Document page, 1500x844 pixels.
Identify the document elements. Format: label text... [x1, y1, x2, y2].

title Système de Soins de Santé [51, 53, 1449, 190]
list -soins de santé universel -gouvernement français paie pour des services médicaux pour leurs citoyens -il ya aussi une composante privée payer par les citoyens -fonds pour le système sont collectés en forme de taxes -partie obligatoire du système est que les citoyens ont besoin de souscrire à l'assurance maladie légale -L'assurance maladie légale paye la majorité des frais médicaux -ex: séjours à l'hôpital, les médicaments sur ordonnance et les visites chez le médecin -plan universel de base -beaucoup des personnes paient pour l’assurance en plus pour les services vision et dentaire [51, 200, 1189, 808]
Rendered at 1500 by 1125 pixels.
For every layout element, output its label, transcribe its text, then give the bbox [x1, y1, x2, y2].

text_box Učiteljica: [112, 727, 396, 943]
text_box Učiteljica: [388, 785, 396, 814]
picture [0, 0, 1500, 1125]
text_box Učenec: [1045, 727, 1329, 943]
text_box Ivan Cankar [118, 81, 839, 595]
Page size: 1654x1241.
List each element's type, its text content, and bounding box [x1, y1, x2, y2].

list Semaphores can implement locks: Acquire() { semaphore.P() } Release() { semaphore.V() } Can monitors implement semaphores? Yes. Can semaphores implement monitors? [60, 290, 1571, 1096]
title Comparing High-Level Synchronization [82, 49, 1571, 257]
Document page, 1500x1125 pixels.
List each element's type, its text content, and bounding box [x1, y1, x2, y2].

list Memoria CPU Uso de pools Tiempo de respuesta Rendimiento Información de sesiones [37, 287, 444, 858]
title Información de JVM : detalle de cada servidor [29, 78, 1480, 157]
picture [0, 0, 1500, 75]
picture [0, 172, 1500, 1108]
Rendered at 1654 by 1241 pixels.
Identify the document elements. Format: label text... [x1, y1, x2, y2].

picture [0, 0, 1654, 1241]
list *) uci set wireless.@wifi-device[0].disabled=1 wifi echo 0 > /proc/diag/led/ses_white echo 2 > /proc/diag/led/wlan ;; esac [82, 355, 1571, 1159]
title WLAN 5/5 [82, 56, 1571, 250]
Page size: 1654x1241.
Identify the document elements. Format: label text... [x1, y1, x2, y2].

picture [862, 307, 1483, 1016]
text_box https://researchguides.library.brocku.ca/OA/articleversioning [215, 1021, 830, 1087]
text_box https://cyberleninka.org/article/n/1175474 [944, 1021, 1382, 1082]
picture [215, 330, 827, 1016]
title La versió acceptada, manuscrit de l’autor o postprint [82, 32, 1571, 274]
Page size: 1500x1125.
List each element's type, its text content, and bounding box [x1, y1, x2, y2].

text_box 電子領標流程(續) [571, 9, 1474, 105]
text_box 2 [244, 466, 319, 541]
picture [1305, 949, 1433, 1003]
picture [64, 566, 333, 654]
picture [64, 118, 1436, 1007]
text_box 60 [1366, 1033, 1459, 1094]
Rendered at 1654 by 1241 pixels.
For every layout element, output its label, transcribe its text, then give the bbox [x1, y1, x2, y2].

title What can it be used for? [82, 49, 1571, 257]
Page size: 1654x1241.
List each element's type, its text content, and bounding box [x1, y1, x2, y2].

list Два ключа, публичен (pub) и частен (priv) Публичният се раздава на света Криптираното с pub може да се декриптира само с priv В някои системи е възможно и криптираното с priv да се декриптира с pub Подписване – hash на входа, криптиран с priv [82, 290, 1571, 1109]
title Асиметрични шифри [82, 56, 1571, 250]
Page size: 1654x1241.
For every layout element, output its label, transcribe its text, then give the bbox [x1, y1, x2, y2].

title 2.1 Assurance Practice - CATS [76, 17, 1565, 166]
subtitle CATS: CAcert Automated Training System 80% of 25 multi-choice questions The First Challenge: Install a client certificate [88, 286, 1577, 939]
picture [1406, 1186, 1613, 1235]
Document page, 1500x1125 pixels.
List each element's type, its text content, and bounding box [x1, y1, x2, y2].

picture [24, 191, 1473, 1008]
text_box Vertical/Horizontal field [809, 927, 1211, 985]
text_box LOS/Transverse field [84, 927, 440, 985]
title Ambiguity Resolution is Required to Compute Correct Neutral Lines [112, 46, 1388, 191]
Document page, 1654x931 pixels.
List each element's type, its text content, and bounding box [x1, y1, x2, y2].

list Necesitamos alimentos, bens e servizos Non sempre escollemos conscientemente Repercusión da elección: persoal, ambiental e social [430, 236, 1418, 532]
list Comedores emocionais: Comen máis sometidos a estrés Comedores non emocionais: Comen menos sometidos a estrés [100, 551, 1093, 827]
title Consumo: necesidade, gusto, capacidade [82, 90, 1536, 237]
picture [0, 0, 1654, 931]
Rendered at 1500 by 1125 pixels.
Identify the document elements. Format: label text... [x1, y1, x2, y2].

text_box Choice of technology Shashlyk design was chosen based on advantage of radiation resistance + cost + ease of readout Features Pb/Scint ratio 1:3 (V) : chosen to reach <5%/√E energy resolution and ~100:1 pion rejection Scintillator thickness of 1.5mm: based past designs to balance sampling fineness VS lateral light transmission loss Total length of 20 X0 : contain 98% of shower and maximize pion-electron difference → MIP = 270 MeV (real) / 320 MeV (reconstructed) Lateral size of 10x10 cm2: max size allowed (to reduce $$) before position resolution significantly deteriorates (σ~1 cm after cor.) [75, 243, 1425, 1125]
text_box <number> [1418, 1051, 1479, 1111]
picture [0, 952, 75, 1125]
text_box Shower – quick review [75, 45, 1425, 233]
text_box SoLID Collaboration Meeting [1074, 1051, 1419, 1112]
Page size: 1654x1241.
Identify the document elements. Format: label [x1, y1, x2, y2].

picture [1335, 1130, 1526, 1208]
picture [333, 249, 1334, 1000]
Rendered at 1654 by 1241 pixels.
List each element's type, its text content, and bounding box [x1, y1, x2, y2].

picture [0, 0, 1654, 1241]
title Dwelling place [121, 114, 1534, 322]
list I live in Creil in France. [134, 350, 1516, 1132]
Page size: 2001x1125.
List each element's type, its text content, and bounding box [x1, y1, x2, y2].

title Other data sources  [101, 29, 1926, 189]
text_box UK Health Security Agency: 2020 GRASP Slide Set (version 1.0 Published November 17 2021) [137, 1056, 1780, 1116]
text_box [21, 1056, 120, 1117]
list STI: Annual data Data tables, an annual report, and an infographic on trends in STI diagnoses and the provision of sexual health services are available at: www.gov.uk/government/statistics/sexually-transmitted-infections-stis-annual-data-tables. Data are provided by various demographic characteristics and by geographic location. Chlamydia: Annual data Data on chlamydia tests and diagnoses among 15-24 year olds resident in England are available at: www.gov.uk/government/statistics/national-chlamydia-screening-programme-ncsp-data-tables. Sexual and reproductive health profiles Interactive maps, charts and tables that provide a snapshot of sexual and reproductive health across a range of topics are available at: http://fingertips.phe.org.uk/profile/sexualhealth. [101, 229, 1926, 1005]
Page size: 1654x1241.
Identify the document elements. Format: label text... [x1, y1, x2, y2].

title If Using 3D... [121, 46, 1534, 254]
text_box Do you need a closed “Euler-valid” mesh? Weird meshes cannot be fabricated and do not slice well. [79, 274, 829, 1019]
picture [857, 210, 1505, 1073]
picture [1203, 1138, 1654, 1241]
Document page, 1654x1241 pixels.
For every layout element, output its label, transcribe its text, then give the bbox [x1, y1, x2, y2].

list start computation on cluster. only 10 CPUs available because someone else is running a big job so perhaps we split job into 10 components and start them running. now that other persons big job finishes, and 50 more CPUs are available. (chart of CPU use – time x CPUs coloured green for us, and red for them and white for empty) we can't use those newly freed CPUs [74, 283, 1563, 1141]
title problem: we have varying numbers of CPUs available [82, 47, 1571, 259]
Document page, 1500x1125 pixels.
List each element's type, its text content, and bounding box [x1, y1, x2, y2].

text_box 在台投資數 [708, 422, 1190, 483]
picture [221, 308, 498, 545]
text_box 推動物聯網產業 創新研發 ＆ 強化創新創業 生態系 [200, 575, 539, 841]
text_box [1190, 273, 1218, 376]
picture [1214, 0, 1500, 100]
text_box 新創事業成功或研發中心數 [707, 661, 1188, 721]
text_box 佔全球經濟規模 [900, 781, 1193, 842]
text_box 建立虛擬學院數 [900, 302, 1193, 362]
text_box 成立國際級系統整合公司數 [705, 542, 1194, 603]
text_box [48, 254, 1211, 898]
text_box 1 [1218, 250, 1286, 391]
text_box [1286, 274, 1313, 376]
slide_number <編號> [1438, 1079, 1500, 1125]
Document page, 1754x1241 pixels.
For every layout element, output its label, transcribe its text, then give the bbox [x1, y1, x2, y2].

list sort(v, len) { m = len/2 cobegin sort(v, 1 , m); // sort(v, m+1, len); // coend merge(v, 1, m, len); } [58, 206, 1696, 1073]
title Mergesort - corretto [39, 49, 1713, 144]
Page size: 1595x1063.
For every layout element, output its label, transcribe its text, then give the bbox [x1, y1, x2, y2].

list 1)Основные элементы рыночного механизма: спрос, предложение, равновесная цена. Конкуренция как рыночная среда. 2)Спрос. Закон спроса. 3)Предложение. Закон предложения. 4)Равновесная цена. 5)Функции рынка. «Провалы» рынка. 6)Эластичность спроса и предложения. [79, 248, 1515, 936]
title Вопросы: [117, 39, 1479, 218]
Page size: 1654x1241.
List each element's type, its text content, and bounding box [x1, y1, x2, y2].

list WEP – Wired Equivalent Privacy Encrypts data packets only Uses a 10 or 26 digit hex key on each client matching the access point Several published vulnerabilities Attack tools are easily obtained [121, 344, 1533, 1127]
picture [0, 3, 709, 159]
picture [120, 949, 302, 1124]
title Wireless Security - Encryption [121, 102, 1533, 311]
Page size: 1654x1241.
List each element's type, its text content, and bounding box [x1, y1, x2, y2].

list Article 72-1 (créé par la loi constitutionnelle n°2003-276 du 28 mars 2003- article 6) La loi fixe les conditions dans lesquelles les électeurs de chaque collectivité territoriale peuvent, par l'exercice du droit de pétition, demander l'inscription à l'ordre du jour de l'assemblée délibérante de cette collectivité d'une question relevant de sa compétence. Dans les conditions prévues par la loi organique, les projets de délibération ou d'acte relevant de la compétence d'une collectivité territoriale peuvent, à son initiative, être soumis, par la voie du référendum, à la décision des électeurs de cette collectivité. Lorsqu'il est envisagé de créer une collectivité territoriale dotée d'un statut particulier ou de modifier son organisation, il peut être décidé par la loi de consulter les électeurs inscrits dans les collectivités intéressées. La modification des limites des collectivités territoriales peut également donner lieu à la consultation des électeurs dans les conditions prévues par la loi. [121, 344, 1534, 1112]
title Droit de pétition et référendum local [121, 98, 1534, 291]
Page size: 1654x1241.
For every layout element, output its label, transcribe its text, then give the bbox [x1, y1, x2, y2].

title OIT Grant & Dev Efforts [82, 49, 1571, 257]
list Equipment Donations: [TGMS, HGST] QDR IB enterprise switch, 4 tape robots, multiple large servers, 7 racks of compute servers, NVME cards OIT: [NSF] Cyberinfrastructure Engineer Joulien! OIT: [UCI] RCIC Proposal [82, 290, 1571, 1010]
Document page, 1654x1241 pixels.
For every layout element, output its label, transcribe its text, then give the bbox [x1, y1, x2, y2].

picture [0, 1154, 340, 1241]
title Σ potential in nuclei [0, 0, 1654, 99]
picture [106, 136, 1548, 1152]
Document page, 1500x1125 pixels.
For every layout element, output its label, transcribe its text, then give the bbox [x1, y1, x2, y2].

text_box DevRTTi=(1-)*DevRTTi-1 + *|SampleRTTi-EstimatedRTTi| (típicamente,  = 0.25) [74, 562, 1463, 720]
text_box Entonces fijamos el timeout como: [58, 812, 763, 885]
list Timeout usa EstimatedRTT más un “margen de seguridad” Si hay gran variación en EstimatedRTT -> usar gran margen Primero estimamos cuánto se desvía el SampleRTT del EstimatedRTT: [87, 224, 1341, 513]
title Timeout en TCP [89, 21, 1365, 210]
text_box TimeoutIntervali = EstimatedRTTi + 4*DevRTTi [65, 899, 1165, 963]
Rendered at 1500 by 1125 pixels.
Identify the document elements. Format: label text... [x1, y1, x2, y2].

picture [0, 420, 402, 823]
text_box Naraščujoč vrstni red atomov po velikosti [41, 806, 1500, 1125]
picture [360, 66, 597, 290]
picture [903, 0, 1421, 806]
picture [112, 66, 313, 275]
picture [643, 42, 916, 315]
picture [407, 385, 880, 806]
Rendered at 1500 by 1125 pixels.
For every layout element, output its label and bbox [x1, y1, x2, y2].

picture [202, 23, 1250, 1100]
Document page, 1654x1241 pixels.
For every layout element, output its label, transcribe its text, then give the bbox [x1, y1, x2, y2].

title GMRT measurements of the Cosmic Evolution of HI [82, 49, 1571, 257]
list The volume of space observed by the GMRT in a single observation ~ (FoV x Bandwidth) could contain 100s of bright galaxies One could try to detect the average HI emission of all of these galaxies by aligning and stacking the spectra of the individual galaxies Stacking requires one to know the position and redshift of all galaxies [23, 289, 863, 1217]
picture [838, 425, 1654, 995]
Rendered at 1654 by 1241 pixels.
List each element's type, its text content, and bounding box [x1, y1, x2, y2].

*Exercise directions*.
Starting at the top of the listing and stopping after the line that contains "picture [0, 172, 1500, 1108]", write those lines again with "bounding box" swapped for "bounding rectangle" and nothing else changed.

*Final result*.
Document page, 1500x844 pixels.
Identify the document elements. Format: label text... [x1, y1, x2, y2].

title Système de Soins de Santé [51, 53, 1449, 190]
list -soins de santé universel -gouvernement français paie pour des services médicaux pour leurs citoyens -il ya aussi une composante privée payer par les citoyens -fonds pour le système sont collectés en forme de taxes -partie obligatoire du système est que les citoyens ont besoin de souscrire à l'assurance maladie légale -L'assurance maladie légale paye la majorité des frais médicaux -ex: séjours à l'hôpital, les médicaments sur ordonnance et les visites chez le médecin -plan universel de base -beaucoup des personnes paient pour l’assurance en plus pour les services vision et dentaire [51, 200, 1189, 808]
Rendered at 1500 by 1125 pixels.
For every layout element, output its label, transcribe its text, then give the bbox [x1, y1, x2, y2].

text_box Učiteljica: [112, 727, 396, 943]
text_box Učiteljica: [388, 785, 396, 814]
picture [0, 0, 1500, 1125]
text_box Učenec: [1045, 727, 1329, 943]
text_box Ivan Cankar [118, 81, 839, 595]
Page size: 1654x1241.
List each element's type, its text content, and bounding rectangle [x1, y1, x2, y2].

list Semaphores can implement locks: Acquire() { semaphore.P() } Release() { semaphore.V() } Can monitors implement semaphores? Yes. Can semaphores implement monitors? [60, 290, 1571, 1096]
title Comparing High-Level Synchronization [82, 49, 1571, 257]
Document page, 1500x1125 pixels.
List each element's type, its text content, and bounding rectangle [x1, y1, x2, y2].

list Memoria CPU Uso de pools Tiempo de respuesta Rendimiento Información de sesiones [37, 287, 444, 858]
title Información de JVM : detalle de cada servidor [29, 78, 1480, 157]
picture [0, 0, 1500, 75]
picture [0, 172, 1500, 1108]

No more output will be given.